Demand management refers to the tactics that the management will introduce to create interest among customers (O’Fallon ; Rutherford, 2011). In business it may call for sacrificing revenues in order to generate demand. For instance, the firm will introduce a promotional campaign in the first days of introduction of the product. Some rewarding ploies that the firm will utilize are Buy One Danish get another absolutely free. The firm will employ the services of marketing agents to spread the necessary information about the product.
In addition, loyal customers present a new opportunity to try out Danish. The opinions of the customers will be sough an in case there is a necessary rectification on taste, size, shape or even the packing, all relevant departments will obtain a suggestion for improvement. 5. 3 Inventory control Inventory management is very critical to achieving profitability. Figures produced and sold will assist the firm in analyzing the data and drawing analysis charts for decision making about trends. Each o the stores will indicate a different sales capacity.
The trend established will assist the inventory control officer to analysis the returns and ask the “why-why analysis” of inventory movements (Fullen, 2005). All the store outlets will liaise with the sales officer in charge of the product to assess the progress of the product within the market. It will be the duty of the sales officer to communicate on the progress of the new product. Just in case the product is embraced fully in the market, it implies improvement in sales. This will be responded with production of a guarded quantity of Danish.
It is also true what the firm will do in case the product receives a highly negative perception. The short-term and medium term result must indicate whether the firm may continue with this new product line or not. Conclusion The success of Pizza Delicacy Solomon’s Cafe in introducing successfully the Danish product depends on a number of factors. First, the management must assess the optimal second product line, the best production process and market positioning program. All the available substitutes of the planned new product are necessary in developing a strategy to introduce a new product line. The benefits of introducing a new product is that introducing new line of breakfast products will have two fold benefits for the firm.
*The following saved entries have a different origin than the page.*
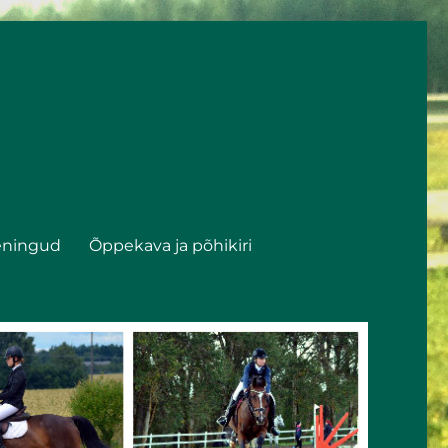
eningud
Õppekava ja põhikiri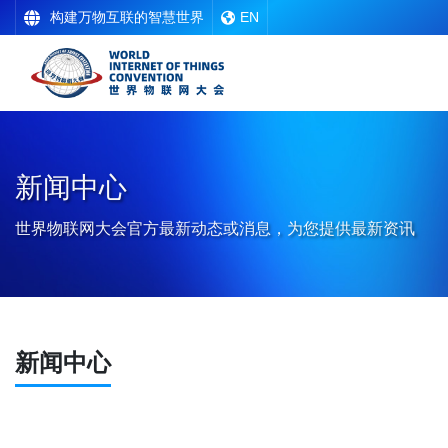
构建万物互联的智慧世界
EN
新闻中心
世界物联网大会官方最新动态或消息，为您提供最新资讯
新闻中心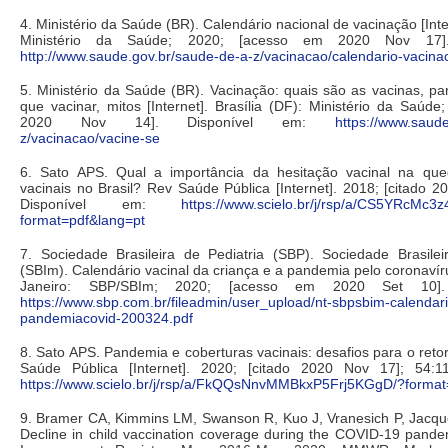
4. Ministério da Saúde (BR). Calendário nacional de vacinação [Inter
Ministério da Saúde; 2020; [acesso em 2020 Nov 17].
http://www.saude.gov.br/saude-de-a-z/vacinacao/calendario-vacina
5. Ministério da Saúde (BR). Vacinação: quais são as vacinas, p
que vacinar, mitos [Internet]. Brasília (DF): Ministério da Saúd
2020 Nov 14]. Disponível em:
https://www.saud
z/vacinacao/vacine-se
6. Sato APS. Qual a importância da hesitação vacinal na que
vacinais no Brasil? Rev Saúde Pública [Internet]. 2018; [citado 2
Disponível em:
https://www.scielo.br/j/rsp/a/CS5YRcM
format=pdf&lang=pt
7. Sociedade Brasileira de Pediatria (SBP). Sociedade Brasile
(SBIm). Calendário vacinal da criança e a pandemia pelo coronavíru
Janeiro: SBP/SBIm; 2020; [acesso em 2020 Set 10].
https://www.sbp.com.br/fileadmin/user_upload/nt-sbpsbim-calendar
pandemiacovid-200324.pdf
8. Sato APS. Pandemia e coberturas vacinais: desafios para o reto
Saúde Pública [Internet]. 2020; [citado 2020 Nov 17]; 54:1
https://www.scielo.br/j/rsp/a/FkQQsNnvMMBkxP5Frj5KGgD/?format
9. Bramer CA, Kimmins LM, Swanson R, Kuo J, Vranesich P, Jacques
Decline in child vaccination coverage during the COVID-19 pande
First the firm will give the customers an assortment to choose from in satisfying their needs. The other benefit is that the restaurant will be in a position to serve potential customers who do not like sandwiches but can go for anything else. Finally, the results of other procedures and processes like supply chain, inventory management, marketing of the product, logistics and the sourcing strategies greatly influence new product line introduction in the food industry.